Exercise description: Write out the data below again, substituting "absolute pixel units" for every occurrence of "absolute pixels" and keeping everything else unchanged.

Material for this exercise:
○ ○ ○

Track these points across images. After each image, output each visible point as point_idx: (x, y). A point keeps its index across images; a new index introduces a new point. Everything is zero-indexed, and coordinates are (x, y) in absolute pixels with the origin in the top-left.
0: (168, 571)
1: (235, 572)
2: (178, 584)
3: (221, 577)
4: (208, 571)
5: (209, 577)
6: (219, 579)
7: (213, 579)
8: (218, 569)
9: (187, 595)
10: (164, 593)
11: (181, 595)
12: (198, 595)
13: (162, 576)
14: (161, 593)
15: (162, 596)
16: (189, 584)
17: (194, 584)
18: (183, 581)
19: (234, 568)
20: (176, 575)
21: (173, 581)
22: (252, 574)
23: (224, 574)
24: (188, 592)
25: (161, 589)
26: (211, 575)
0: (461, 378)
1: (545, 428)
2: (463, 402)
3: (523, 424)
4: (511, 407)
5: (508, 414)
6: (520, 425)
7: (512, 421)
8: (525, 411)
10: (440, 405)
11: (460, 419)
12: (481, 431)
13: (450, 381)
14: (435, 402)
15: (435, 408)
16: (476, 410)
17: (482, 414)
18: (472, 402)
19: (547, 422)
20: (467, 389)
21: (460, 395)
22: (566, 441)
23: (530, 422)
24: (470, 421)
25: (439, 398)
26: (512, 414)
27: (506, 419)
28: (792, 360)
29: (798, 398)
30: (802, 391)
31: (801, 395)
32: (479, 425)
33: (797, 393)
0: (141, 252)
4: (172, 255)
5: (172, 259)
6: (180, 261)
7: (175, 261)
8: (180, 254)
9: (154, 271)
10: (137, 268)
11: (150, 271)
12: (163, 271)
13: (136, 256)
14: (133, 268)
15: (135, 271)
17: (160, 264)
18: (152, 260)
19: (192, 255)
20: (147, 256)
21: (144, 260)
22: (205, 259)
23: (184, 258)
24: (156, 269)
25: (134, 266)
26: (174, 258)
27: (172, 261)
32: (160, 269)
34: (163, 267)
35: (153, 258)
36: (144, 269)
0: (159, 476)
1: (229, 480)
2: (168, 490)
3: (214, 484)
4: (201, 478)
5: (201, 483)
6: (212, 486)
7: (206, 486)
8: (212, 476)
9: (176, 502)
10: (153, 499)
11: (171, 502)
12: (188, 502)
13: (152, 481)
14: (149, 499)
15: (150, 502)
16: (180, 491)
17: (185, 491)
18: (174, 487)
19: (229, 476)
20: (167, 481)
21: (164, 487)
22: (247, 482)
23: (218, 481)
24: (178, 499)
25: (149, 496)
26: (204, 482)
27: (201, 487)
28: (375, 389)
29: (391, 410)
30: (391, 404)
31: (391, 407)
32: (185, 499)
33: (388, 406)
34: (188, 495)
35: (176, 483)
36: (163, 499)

○ ○ ○

Response below:
Track these points across images. After each image, output each visible point as point_idx: (x, y). A point keeps its index across images; a new index introduces a new point. Everything is zero-indexed, and coordinates are (x, y) in absolute pixel units with the origin in the top-left.
0: (168, 571)
1: (235, 572)
2: (178, 584)
3: (221, 577)
4: (208, 571)
5: (209, 577)
6: (219, 579)
7: (213, 579)
8: (218, 569)
9: (187, 595)
10: (164, 593)
11: (181, 595)
12: (198, 595)
13: (162, 576)
14: (161, 593)
15: (162, 596)
16: (189, 584)
17: (194, 584)
18: (183, 581)
19: (234, 568)
20: (176, 575)
21: (173, 581)
22: (252, 574)
23: (224, 574)
24: (188, 592)
25: (161, 589)
26: (211, 575)
0: (461, 378)
1: (545, 428)
2: (463, 402)
3: (523, 424)
4: (511, 407)
5: (508, 414)
6: (520, 425)
7: (512, 421)
8: (525, 411)
10: (440, 405)
11: (460, 419)
12: (481, 431)
13: (450, 381)
14: (435, 402)
15: (435, 408)
16: (476, 410)
17: (482, 414)
18: (472, 402)
19: (547, 422)
20: (467, 389)
21: (460, 395)
22: (566, 441)
23: (530, 422)
24: (470, 421)
25: (439, 398)
26: (512, 414)
27: (506, 419)
28: (792, 360)
29: (798, 398)
30: (802, 391)
31: (801, 395)
32: (479, 425)
33: (797, 393)
0: (141, 252)
4: (172, 255)
5: (172, 259)
6: (180, 261)
7: (175, 261)
8: (180, 254)
9: (154, 271)
10: (137, 268)
11: (150, 271)
12: (163, 271)
13: (136, 256)
14: (133, 268)
15: (135, 271)
17: (160, 264)
18: (152, 260)
19: (192, 255)
20: (147, 256)
21: (144, 260)
22: (205, 259)
23: (184, 258)
24: (156, 269)
25: (134, 266)
26: (174, 258)
27: (172, 261)
32: (160, 269)
34: (163, 267)
35: (153, 258)
36: (144, 269)
0: (159, 476)
1: (229, 480)
2: (168, 490)
3: (214, 484)
4: (201, 478)
5: (201, 483)
6: (212, 486)
7: (206, 486)
8: (212, 476)
9: (176, 502)
10: (153, 499)
11: (171, 502)
12: (188, 502)
13: (152, 481)
14: (149, 499)
15: (150, 502)
16: (180, 491)
17: (185, 491)
18: (174, 487)
19: (229, 476)
20: (167, 481)
21: (164, 487)
22: (247, 482)
23: (218, 481)
24: (178, 499)
25: (149, 496)
26: (204, 482)
27: (201, 487)
28: (375, 389)
29: (391, 410)
30: (391, 404)
31: (391, 407)
32: (185, 499)
33: (388, 406)
34: (188, 495)
35: (176, 483)
36: (163, 499)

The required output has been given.